REQUIRED WORK —
What is the number of lines in the listing below that contain the string "come"? Give that number only.

DATA FOR PROCESSING —
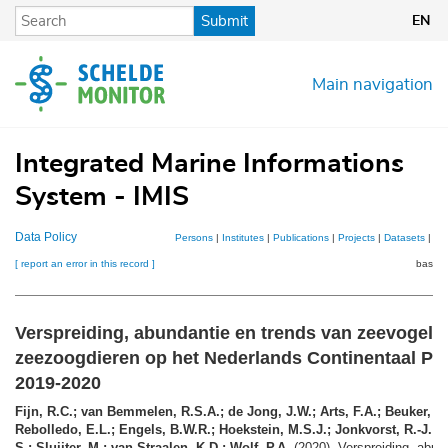
Skip
Submit
EN
to
main
content
Main navigation
Integrated Marine Informations
System - IMIS
Data Policy
Persons
|
Institutes
|
Publications
|
Projects
|
Datasets
|
Ma
[ report an error in this record ]
basket
Verspreiding, abundantie en trends van zeevogels
zeezoogdieren op het Nederlands Continentaal Pla
2019-2020
Fijn, R.C.; van Bemmelen, R.S.A.; de Jong, J.W.; Arts, F.A.; Beuker, D
Rebolledo, E.L.; Engels, B.W.R.; Hoekstein, M.S.J.; Jonkvorst, R.-J.; Li
S.; Sluijter, M.; van Straalen, K.D.; Wolf, P.A.
(2020). Verspreiding, abun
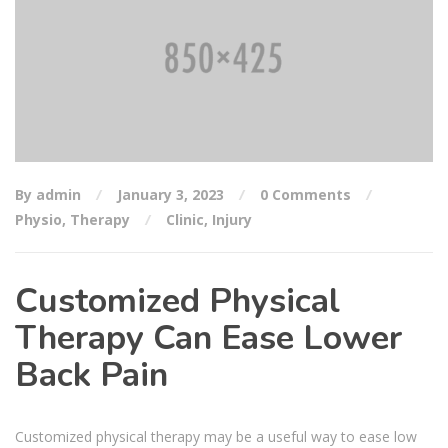
By admin
January 3, 2023
0 Comments
Physio
,
Therapy
Clinic
,
Injury
Customized Physical
Therapy Can Ease Lower
Back Pain
Customized physical therapy may be a useful way to ease low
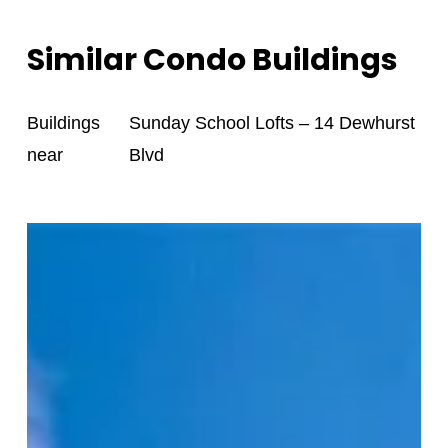
Similar Condo Buildings
Buildings
Sunday School Lofts – 14 Dewhurst
near
Blvd
Victoria
Lofts
–
152
Annette
St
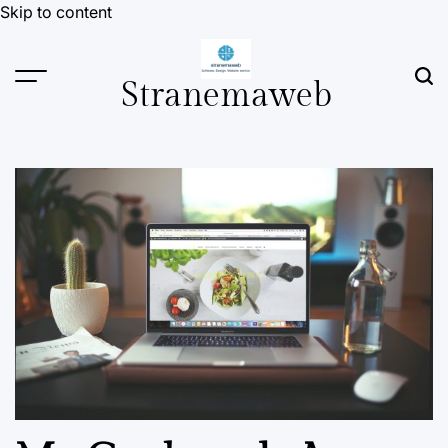
Skip to content
Stranemaweb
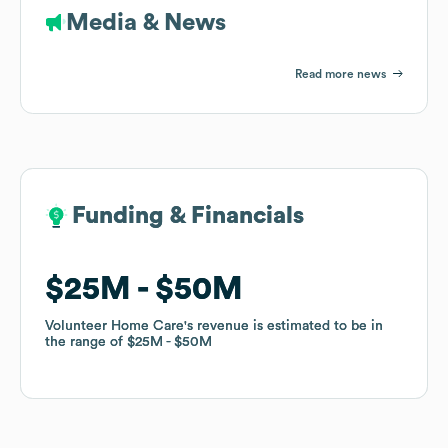
Media & News
Read more news
Funding & Financials
Funding & Financials
$25M
$25M
$50M
$50M
Volunteer Home Care
Volunteer Home Care
's revenue is estimated to be in
's revenue is estimated to be in
the range of
the range of
$25M
$25M
$50M
$50M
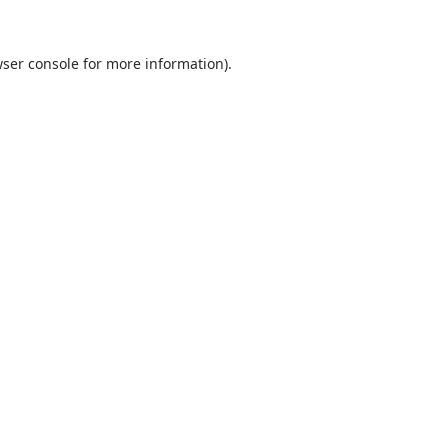
ser console
for more information).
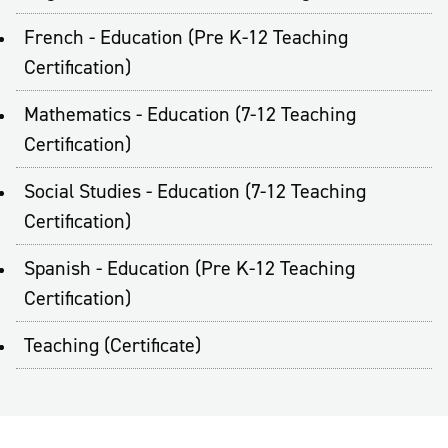
French - Education (Pre K-12 Teaching
Certification)
Mathematics - Education (7-12 Teaching
Certification)
Social Studies - Education (7-12 Teaching
Certification)
Spanish - Education (Pre K-12 Teaching
Certification)
Teaching (Certificate)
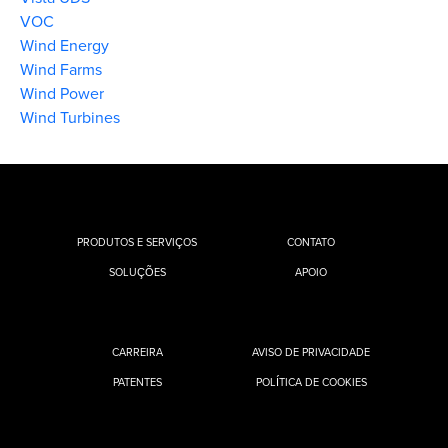
VOC
Wind Energy
Wind Farms
Wind Power
Wind Turbines
PRODUTOS E SERVIÇOS
CONTATO
SOLUÇÕES
APOIO
CARREIRA
AVISO DE PRIVACIDADE
PATENTES
POLÍTICA DE COOKIES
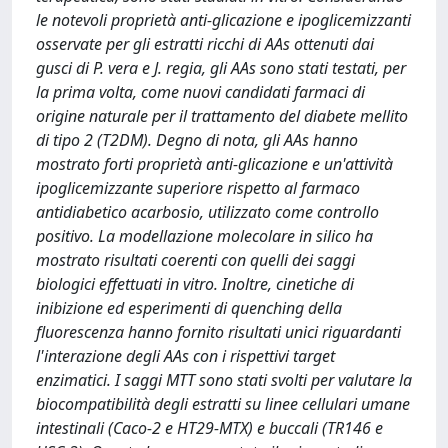
le notevoli proprietà anti-glicazione e ipoglicemizzanti
osservate per gli estratti ricchi di AAs ottenuti dai
gusci di P. vera e J. regia, gli AAs sono stati testati, per
la prima volta, come nuovi candidati farmaci di
origine naturale per il trattamento del diabete mellito
di tipo 2 (T2DM). Degno di nota, gli AAs hanno
mostrato forti proprietà anti-glicazione e un'attività
ipoglicemizzante superiore rispetto al farmaco
antidiabetico acarbosio, utilizzato come controllo
positivo. La modellazione molecolare in silico ha
mostrato risultati coerenti con quelli dei saggi
biologici effettuati in vitro. Inoltre, cinetiche di
inibizione ed esperimenti di quenching della
fluorescenza hanno fornito risultati unici riguardanti
l'interazione degli AAs con i rispettivi target
enzimatici. I saggi MTT sono stati svolti per valutare la
biocompatibilità degli estratti su linee cellulari umane
intestinali (Caco-2 e HT29-MTX) e buccali (TR146 e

TASK OUTPUT —
2